Jalan di dalam foto adalah jalan di depan rumah kami yang sekarang, yaitu Renfrew Street. Rumah kami berada di sebelah kanan, beberapa rumah dari kotak berwarna hijau yang terlihat di foto. 

Proses pindahan dari motel ke Kahu tentu ga ribet sama sekali karena barang-barang kami masih muat di koper-koper yang kami bawa dari Indonesia. Nah, dari Kahu ke Renfrew ini yang bikin si Ibung mules-mules ga keruan. Bukan cuma karena barang yang tentunya udah jauh lebih banyak daripada sebelumnya, tapi juga karena di minggu pindahan itu ada conference di Melbourne. Maka packing-packing segala barang harus pake strategi. Sebelum berangkat conference, si Ibung juga udah kasih aba-aba ke seisi rumah apa yang harus dilakukan di hari H pindahan. 

Karena rumah Renfrew ini disewakan unfurnished, maka kami nyicil berburu perabotan sejak beberapa bulan sebelum pindahan. Kami memanfaatkan momen sale besar-besaran seperti Black Friday (24 November), Boxing Day (26 Desember), dan year end sale untuk beli perabotan baru. Perabotan bekas kami cari melalui Facebook Marketplace atau dari teman-teman Indonesia yang mau back for good. Dengan kombinasi itu kami bisa menekan anggaran utk ngisi  rumah. Sebagian uang untuk beli perabot ini menggunakan deposit Kahu yang dikembalikan landlord saat kami pindah. Sebagian lagi disponsori si Bapang. Wkwkwkwkw. Daku amat sangat bahagia karena dapet barang-barang bagus dan murah. 

Setelah 2 bulan tinggal di Renfrew, akhirnya semua proses pindahan dan beli-beli perabotnya bisa selesai juga. Inilah potret rumah kami yang sekarang. Rumah kami di Renfrew ini punya 4 kamar, 1 kamar mandi, 1 tambahan kloset, garasi mobil yang luar biasa besar dengan gudang di dalamnya, dan halaman depan serta belakang yang luas. Tiap kamar juga punya build-in wardrobe. 

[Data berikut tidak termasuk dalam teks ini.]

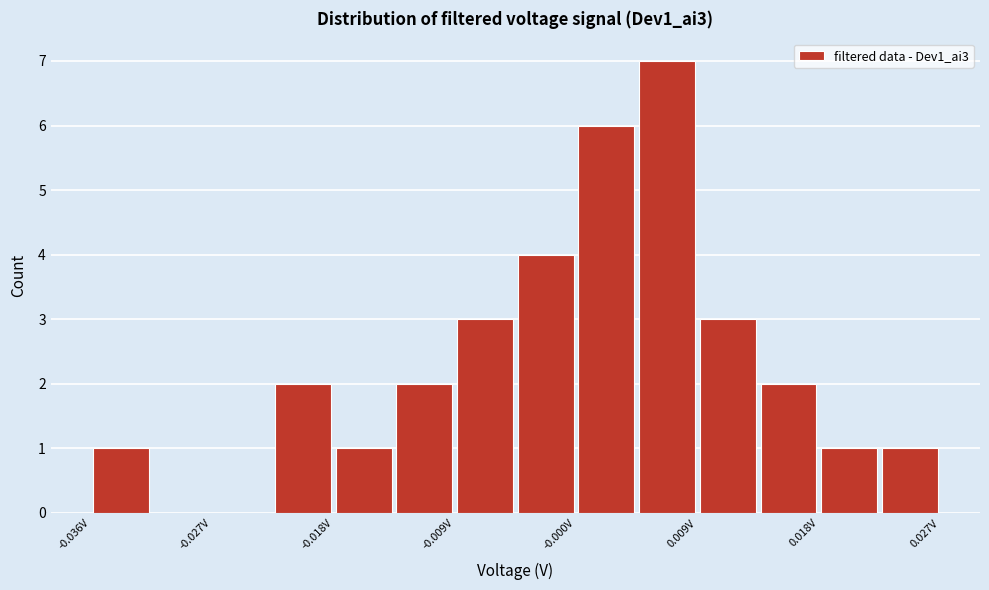

How tall is the bar that spans -0.036 to -0.032 on the x-axis? Neither the bar edges nor the heights are printed on the chart, so give them approximately, as read against the axes.

1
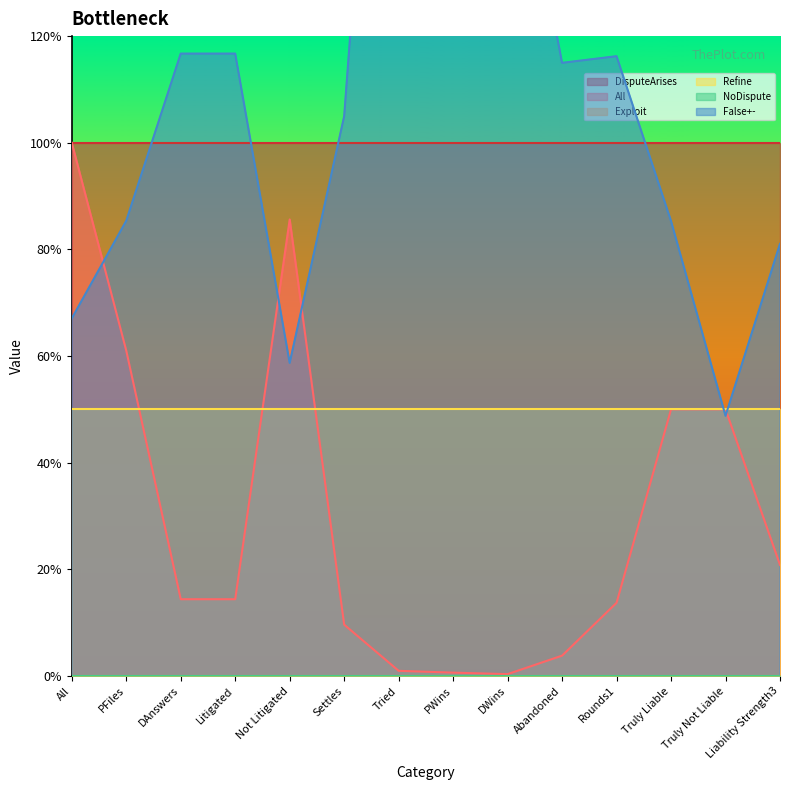

Reading left to right, extract all data points from this chart.

DisputeArises: All=1.0	PFiles=1.0	DAnswers=1.0	Litigated=1.0	Not Litigated=1.0	Settles=1.0	Tried=1.0	PWins=1.0	DWins=1.0	Abandoned=1.0	Rounds1=1.0	Truly Liable=1.0	Truly Not Liable=1.0	Liability Strength3=1.0
All: All=1.0	PFiles=0.6	DAnswers=0.1	Litigated=0.1	Not Litigated=0.9	Settles=0.1	Tried=0.0	PWins=0.0	DWins=0.0	Abandoned=0.0	Rounds1=0.1	Truly Liable=0.5	Truly Not Liable=0.5	Liability Strength3=0.2
Exploit: All=0.0	PFiles=0.0	DAnswers=0.0	Litigated=0.0	Not Litigated=0.0	Settles=0.0	Tried=0.0	PWins=0.0	DWins=0.0	Abandoned=0.0	Rounds1=0.0	Truly Liable=0.0	Truly Not Liable=0.0	Liability Strength3=0.0
Refine: All=0.5	PFiles=0.5	DAnswers=0.5	Litigated=0.5	Not Litigated=0.5	Settles=0.5	Tried=0.5	PWins=0.5	DWins=0.5	Abandoned=0.5	Rounds1=0.5	Truly Liable=0.5	Truly Not Liable=0.5	Liability Strength3=0.5
NoDispute: All=0.0	PFiles=0.0	DAnswers=0.0	Litigated=0.0	Not Litigated=0.0	Settles=0.0	Tried=0.0	PWins=0.0	DWins=0.0	Abandoned=0.0	Rounds1=0.0	Truly Liable=0.0	Truly Not Liable=0.0	Liability Strength3=0.0
False+-: All=0.7	PFiles=0.9	DAnswers=1.2	Litigated=1.2	Not Litigated=0.6	Settles=1.0	Tried=2.4	PWins=2.8	DWins=1.7	Abandoned=1.1	Rounds1=1.2	Truly Liable=0.9	Truly Not Liable=0.5	Liability Strength3=0.8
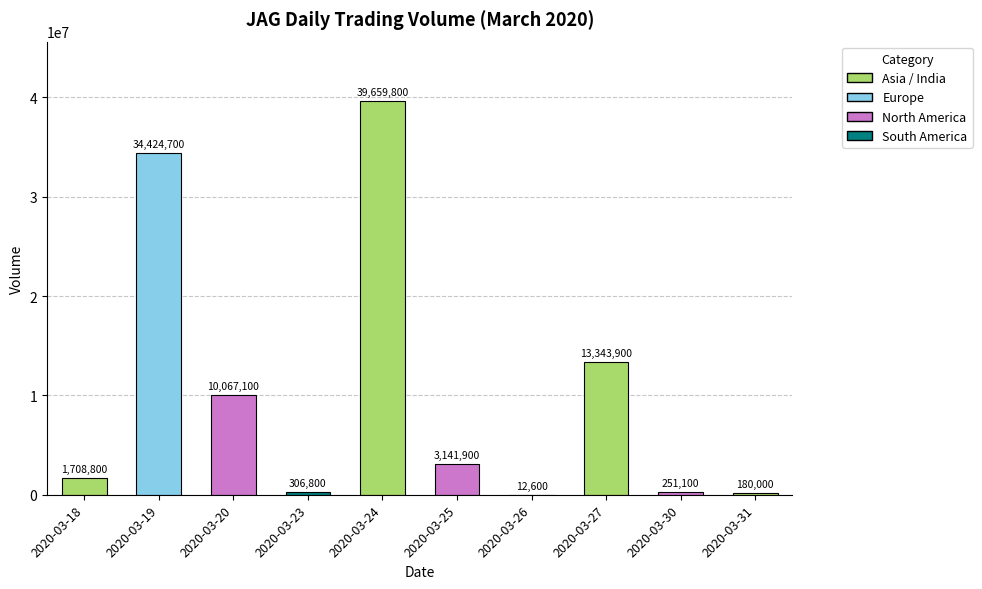

What is the change in value from 2020-03-18 to 2020-03-30?

-1457700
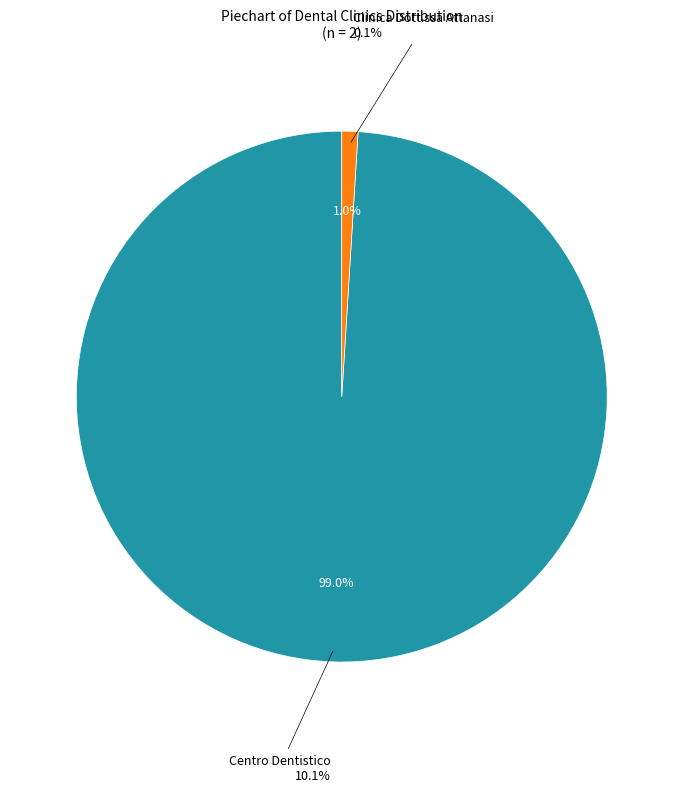

Rank the categories by value from lowest to highest.

Clinica Dott.ssa Attanasi, Centro Dentistico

Rumah Renfrew lebih dekat ke sekolah Mas Rama daripada sekolahnya Mas Dewa dan Betari. Jadi sekarang Mas Rama pulang pergi jalan kaki. Sementara Mas Dewa dan Betari berangkat sekolah diantar bapaknya dan pulang naik bus. Ibunya udah beberapa kali mengawani mereka naik bus sebelum akhirnya dibolehkan naik bus berdua aja. Saat ini Mas Dewa udah pindah ke SMP, namun jarak SMPnya ke sekolah adiknya cukup dekat. Sepulang sekolah, Mas Dewa nyamper adiknya dan mereka akan jalan ke halte bus sama-sama. Mereka harus turun di halte ketiga dari halte dekat sekolahnya lalu jalan kaki melintasi playground untuk pulang ke rumah. Anak-anak kecil ini juga diberi arahan mengenai apa yang terjadi kalau mereka terlalu cepat atau terlalu lambat memencet tombol STOP. Karena kami ga pindah terlalu jauh dari Kahu, maka anak-anak sudah sangat familiar dengan wilayah-wilayah tersebut. Bahkan mereka udah berani jalan kaki utk jajan di mal yang paling dekat dengan rumah. Selama ini semuanya lancar-lancar aja. Mudah-mudahan akan begitu untuk seterusnya. 

Dengan rumah sebesar dan sebagus ini (dan lokasinya juga sangat strategis) tentu sewanya ga murah. Wkwkwkwkw. Tapi insya allah kami ga pernah hidup di luar kemampuan kami. Jadi inipun masih dalam budget yang kami tetapkan. Semoga rejeki kami selalu lancar dan ga perlu pindah rumah lagi selama tinggal di sini. Amiin ya rabbal alamin.